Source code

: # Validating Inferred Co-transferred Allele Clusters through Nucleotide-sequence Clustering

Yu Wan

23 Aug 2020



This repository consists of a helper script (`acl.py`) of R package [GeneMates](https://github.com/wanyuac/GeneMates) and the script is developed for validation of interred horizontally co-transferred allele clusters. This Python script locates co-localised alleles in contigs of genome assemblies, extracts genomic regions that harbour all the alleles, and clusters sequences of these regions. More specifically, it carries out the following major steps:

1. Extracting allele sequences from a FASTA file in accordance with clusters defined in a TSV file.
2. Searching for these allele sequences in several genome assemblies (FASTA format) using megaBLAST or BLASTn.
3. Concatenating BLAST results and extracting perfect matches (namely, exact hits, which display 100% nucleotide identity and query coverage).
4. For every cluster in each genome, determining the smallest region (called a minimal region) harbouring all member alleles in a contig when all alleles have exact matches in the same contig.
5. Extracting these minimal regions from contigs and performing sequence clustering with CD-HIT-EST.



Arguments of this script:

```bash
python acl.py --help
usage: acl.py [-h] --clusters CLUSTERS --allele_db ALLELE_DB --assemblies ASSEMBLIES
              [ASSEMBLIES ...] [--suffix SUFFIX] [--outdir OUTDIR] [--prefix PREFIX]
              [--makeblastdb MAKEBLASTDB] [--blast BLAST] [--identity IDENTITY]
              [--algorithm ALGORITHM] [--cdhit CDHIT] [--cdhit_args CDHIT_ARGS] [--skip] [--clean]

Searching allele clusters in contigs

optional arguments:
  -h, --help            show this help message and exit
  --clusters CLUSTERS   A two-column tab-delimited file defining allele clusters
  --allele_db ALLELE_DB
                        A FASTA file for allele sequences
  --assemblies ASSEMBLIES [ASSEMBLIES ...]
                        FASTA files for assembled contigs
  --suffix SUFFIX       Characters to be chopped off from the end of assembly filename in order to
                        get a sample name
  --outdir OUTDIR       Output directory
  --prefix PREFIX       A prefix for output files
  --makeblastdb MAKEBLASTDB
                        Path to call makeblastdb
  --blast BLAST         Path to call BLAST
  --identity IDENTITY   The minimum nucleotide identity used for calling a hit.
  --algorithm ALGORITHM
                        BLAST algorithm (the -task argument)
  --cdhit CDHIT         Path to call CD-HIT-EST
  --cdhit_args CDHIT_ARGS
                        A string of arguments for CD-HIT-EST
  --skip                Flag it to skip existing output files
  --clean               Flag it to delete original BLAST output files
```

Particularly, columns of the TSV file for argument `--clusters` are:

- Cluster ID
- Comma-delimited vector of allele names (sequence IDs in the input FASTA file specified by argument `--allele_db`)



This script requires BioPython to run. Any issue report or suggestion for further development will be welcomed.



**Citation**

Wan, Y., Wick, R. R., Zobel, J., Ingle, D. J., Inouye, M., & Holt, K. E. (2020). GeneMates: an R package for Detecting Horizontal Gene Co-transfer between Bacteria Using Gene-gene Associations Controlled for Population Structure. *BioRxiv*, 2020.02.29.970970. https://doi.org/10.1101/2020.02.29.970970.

-.-.-

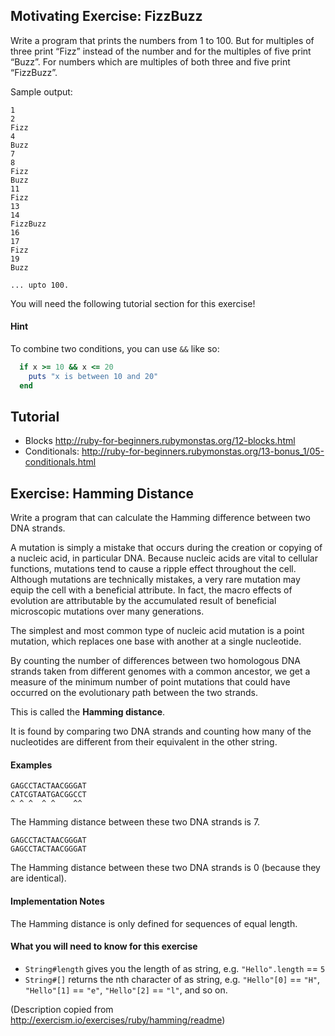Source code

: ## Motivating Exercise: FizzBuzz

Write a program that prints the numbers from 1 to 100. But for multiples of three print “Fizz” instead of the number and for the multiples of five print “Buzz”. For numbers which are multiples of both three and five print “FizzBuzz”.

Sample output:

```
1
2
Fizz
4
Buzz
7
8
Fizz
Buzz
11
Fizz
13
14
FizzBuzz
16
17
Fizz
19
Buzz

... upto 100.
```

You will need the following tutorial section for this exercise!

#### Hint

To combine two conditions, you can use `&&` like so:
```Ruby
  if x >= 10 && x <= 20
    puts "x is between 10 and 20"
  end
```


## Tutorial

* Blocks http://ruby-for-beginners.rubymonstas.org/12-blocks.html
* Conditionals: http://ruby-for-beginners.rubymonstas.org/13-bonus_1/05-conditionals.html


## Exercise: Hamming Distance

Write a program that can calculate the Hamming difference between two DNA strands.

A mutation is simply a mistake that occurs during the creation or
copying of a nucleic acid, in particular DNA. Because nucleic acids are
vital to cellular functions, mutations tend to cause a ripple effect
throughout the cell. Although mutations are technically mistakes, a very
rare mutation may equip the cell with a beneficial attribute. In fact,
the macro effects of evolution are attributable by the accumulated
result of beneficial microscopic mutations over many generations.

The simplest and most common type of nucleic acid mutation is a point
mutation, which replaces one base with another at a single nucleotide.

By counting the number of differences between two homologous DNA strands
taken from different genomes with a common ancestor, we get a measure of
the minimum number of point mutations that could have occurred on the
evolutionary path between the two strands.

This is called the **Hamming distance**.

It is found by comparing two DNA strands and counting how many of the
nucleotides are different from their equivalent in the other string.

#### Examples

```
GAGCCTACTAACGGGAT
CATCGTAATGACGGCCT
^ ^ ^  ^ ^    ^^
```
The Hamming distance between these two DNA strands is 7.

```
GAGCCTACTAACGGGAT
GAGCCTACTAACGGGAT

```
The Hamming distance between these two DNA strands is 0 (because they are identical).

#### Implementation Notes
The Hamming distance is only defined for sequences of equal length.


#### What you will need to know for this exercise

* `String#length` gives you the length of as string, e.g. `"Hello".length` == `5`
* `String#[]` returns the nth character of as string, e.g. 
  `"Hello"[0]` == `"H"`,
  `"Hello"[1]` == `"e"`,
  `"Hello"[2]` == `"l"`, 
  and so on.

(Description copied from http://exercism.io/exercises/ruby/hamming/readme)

-.-.-

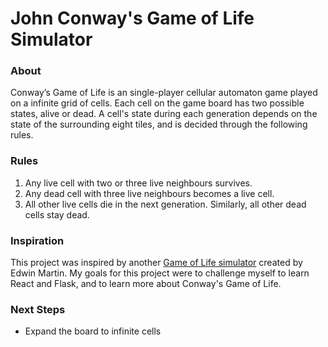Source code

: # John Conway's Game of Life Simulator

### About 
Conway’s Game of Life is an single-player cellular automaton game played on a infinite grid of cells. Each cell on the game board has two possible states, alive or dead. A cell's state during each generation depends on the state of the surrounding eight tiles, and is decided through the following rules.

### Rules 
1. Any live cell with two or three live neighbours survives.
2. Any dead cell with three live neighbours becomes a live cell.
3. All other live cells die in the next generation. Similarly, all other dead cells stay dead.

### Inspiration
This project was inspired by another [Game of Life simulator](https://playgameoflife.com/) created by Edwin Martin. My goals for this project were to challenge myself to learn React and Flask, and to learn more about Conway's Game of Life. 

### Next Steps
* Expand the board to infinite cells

-.-.-

→ **HOW TO COMPLETE THIS TASK**
In the entries above, some lines may contain the string "need"; report how many, without additional comment.

→ **REPLY**
2